--- DATA RECORDS Enclosed Below ---
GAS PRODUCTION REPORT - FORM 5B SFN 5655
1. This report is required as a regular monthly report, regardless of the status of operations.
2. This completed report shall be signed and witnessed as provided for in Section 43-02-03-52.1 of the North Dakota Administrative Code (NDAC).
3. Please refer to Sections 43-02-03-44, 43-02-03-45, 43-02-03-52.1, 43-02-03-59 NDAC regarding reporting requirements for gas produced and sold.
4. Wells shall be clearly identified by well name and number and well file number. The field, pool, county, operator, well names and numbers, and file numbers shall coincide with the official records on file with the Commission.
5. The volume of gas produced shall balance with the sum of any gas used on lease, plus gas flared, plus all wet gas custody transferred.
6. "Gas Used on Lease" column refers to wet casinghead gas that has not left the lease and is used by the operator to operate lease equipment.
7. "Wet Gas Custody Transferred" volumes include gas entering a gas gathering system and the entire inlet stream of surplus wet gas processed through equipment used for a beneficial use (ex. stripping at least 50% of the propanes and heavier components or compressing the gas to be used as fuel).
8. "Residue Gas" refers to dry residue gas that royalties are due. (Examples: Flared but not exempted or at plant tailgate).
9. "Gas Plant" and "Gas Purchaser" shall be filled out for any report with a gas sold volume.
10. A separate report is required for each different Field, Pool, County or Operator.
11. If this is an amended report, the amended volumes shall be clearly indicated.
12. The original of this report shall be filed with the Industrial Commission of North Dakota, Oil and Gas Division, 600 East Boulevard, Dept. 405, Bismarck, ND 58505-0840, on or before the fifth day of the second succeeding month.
--- End of Enclosed DATA RECORDS ---
WHAT YOU WILL DO: Go through the data and copy every line that includes "NDAC".

THE COMPLETED TASK:
2. This completed report shall be signed and witnessed as provided for in Section 43-02-03-52.1 of the North Dakota Administrative Code (NDAC).
3. Please refer to Sections 43-02-03-44, 43-02-03-45, 43-02-03-52.1, 43-02-03-59 NDAC regarding reporting requirements for gas produced and sold.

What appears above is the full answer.